Molecular Detection Of Efflux Pump and Virulence Factors Genes in Pseudomonas Aeruginosa

The pathogenesis of PA infections is multifactorial, and it is frequently complicated by the bacteria's intrinsic resistance to some antimicrobial agents such as sulfonamides, tetracyclines, and trimethoprim, as well as its ability to acquire or quickly develop resistance to major classes of antibiotics such as aminoglycosides, quinolones, B-lactams, and polymyxins (Bassetti et al., 2018).

The efflux systems, which mediate the expulsion of antibiotics out of the cell shortly after entry, the production of enzymes to inactivate antibiotics, and the decrease in permeability across the cell wall are some mechanisms used by PA to develop antimicrobial resistance (Meletis & Bagkeri, 2013).

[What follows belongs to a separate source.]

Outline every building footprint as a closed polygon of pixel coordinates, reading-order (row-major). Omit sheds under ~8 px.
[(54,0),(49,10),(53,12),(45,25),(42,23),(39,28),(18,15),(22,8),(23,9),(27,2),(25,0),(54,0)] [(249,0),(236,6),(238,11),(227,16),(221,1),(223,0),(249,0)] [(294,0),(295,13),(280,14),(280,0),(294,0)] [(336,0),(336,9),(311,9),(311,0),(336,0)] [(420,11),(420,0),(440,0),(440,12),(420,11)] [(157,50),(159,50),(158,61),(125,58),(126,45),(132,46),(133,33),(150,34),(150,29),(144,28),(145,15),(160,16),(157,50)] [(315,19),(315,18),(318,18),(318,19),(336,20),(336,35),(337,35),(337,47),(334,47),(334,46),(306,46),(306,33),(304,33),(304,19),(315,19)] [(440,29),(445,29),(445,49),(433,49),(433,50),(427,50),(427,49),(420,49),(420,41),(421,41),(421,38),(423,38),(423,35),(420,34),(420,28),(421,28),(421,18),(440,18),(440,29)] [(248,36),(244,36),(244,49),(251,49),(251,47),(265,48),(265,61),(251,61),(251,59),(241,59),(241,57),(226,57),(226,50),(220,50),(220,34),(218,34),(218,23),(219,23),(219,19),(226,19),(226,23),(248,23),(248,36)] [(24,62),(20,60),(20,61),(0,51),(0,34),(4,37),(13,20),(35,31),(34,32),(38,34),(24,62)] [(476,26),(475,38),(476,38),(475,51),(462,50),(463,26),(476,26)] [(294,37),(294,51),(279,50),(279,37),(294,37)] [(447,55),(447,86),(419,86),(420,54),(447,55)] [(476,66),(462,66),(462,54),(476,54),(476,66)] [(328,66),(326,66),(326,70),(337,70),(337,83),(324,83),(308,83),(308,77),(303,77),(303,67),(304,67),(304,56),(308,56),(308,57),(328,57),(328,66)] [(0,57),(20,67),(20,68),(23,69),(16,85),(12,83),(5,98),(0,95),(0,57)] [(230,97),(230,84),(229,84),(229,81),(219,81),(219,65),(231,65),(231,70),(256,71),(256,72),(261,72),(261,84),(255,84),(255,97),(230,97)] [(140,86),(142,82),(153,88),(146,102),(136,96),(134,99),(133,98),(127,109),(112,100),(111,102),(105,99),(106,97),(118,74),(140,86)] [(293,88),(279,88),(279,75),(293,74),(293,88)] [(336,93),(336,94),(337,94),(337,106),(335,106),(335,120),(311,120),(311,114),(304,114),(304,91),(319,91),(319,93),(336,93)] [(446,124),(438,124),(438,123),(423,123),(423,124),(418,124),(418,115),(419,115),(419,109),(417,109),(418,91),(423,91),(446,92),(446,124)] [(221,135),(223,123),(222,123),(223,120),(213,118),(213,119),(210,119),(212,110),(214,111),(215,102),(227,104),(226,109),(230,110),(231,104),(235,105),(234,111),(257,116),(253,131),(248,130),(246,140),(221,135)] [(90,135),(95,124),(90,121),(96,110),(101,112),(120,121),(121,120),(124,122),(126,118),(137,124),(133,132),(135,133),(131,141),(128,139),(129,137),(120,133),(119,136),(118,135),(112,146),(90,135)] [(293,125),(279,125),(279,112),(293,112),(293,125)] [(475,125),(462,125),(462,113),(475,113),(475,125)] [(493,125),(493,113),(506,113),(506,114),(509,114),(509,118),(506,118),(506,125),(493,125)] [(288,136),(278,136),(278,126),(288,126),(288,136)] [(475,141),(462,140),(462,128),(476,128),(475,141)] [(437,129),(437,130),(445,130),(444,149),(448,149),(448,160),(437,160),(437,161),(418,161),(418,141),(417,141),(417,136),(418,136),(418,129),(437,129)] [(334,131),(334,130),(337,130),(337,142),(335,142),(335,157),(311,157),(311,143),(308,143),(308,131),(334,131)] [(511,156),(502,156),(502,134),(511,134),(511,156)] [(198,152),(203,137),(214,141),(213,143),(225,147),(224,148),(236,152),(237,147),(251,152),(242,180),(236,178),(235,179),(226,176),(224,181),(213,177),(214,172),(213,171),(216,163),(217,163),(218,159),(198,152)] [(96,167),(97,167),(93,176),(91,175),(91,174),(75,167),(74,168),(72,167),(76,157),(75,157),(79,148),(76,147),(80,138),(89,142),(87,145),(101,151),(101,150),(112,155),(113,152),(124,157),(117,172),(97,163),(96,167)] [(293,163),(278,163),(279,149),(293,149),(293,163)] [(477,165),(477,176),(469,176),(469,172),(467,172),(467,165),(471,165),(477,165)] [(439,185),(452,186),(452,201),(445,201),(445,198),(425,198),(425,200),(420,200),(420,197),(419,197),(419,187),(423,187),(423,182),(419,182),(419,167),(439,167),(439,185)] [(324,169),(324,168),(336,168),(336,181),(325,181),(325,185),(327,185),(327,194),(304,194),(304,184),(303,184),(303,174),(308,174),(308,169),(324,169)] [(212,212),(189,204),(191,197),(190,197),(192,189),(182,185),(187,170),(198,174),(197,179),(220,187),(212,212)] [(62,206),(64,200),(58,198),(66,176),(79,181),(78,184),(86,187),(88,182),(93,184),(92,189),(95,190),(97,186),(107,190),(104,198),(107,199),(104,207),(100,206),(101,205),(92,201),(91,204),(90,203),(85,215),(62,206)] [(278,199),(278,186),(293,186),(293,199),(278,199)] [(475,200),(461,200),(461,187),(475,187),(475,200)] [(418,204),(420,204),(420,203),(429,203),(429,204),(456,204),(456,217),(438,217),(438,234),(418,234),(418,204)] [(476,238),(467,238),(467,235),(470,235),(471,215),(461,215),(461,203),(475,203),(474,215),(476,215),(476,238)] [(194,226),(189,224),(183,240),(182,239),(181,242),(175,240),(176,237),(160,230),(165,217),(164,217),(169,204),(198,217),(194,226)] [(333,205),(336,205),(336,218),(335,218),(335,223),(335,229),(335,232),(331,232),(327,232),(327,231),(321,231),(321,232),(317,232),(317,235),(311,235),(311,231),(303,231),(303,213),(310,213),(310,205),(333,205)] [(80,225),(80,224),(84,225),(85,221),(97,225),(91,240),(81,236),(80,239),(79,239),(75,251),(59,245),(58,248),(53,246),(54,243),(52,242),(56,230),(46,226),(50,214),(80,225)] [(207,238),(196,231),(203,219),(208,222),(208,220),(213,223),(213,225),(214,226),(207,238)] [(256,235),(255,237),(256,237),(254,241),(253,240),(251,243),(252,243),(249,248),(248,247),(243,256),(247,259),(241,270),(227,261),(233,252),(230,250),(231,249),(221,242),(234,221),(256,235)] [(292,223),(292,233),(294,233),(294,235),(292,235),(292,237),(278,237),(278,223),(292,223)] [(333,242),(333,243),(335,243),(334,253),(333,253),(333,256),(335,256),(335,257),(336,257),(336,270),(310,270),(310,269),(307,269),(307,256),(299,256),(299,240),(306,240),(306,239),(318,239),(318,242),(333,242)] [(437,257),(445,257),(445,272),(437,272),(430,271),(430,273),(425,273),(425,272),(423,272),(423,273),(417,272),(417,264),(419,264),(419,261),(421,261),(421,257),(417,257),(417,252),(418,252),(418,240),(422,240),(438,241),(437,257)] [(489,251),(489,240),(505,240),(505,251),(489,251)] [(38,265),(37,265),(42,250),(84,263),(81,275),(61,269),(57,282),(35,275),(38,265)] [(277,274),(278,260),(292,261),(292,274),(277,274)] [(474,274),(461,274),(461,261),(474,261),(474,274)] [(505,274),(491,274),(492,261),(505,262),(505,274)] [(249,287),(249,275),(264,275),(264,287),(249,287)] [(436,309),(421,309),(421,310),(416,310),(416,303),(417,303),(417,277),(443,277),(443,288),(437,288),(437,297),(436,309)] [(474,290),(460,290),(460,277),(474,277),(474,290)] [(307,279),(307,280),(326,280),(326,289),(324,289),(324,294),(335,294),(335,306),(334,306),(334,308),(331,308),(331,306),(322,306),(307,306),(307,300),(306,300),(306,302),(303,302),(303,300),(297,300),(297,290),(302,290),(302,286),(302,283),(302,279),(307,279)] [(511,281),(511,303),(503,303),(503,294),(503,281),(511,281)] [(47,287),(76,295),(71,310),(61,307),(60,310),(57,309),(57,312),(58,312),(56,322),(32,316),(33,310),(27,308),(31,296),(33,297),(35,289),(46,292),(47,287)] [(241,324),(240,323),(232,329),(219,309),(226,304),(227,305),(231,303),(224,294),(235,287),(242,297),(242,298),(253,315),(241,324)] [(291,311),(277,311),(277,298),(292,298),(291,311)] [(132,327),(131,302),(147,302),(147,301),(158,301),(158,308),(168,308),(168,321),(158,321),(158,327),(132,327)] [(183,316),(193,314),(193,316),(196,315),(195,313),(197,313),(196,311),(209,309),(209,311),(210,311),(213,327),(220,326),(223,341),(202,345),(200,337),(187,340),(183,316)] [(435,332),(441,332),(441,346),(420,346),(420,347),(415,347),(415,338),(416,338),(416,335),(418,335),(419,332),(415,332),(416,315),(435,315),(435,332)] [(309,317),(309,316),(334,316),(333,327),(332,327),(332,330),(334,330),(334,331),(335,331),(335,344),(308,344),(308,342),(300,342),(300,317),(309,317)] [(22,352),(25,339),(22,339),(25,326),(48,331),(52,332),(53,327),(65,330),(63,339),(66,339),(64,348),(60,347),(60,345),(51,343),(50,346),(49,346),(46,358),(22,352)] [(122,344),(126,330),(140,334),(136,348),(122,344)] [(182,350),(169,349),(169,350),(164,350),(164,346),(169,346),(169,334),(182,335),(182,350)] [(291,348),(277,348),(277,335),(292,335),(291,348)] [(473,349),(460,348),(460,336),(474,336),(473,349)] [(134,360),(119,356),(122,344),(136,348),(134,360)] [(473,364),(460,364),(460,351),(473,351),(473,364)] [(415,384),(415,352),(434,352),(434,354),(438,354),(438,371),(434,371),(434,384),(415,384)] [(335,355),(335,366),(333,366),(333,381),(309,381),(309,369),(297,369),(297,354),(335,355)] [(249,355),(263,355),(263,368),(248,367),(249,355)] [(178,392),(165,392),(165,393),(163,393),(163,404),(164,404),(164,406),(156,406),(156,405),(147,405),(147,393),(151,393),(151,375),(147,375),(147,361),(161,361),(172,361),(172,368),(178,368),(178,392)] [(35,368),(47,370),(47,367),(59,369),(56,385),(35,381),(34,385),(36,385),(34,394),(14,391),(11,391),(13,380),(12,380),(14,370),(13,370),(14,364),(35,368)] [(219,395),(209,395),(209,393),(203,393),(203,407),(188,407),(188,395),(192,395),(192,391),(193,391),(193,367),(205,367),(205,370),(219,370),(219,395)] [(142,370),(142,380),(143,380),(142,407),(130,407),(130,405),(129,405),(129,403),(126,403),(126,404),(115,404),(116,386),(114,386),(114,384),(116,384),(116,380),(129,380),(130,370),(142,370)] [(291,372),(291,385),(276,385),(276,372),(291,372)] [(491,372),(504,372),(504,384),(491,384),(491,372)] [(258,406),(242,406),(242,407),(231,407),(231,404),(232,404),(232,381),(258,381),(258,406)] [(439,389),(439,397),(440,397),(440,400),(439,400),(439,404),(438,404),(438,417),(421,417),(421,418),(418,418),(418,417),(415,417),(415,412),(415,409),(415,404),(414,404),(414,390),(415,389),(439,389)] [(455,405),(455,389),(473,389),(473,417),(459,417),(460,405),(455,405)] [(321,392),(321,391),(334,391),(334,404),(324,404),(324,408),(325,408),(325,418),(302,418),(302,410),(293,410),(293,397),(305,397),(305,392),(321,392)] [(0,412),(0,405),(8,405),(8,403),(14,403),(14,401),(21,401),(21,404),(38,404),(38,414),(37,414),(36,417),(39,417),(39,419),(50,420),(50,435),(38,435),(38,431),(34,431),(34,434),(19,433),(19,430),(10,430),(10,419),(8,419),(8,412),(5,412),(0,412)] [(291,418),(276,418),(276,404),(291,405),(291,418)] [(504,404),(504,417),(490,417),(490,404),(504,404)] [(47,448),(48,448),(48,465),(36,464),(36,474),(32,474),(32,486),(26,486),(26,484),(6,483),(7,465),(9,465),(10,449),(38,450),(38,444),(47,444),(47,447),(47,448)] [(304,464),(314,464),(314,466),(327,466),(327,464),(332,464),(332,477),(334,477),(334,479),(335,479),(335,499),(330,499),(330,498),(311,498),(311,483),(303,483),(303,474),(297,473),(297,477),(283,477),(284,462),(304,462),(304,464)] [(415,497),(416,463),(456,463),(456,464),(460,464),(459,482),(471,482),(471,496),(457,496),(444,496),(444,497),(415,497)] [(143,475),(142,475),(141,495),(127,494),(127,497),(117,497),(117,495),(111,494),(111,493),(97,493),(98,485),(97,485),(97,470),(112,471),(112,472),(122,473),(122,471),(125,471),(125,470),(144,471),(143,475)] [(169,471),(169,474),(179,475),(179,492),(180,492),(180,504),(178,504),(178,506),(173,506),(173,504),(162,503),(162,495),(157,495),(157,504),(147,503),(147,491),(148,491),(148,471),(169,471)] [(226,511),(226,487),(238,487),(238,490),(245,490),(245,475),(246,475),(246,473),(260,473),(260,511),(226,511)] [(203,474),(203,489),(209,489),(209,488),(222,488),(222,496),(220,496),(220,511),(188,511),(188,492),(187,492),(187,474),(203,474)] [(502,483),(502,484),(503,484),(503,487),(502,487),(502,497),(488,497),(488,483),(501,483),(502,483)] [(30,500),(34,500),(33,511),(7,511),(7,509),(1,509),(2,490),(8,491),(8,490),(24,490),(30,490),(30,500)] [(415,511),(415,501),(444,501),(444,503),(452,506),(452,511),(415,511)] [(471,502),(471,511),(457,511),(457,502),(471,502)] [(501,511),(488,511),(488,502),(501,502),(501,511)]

PA possesses a large number of virulence factors that play a significant role in pathogenesis and the determination of infection severity. These virulence factors act alone or in synergy with each other to cause tissue damage, necrosis, and cell death. Among the virulence factors of PA, the major determinants of virulence are the type III secretion system (T3SS) and quorum sensing (cell-to-cell signaling system). The T3SS is a needle-like complex, also known as the injectisome, that enables a bacterium to deliver different effector proteins such as ExoS, ExoT, ExoU, and ExoY across the membrane into a host cell, altering host cell functions and increasing bacterial survival rates ( Horna G and, Ruiz J, 2021). In this study, we aimed to evaluate the prevalence of antibiotic resistance caused by the presence of Efflux genes and some virulence factors in Pseudomonas aeruginosa from clinical isolates.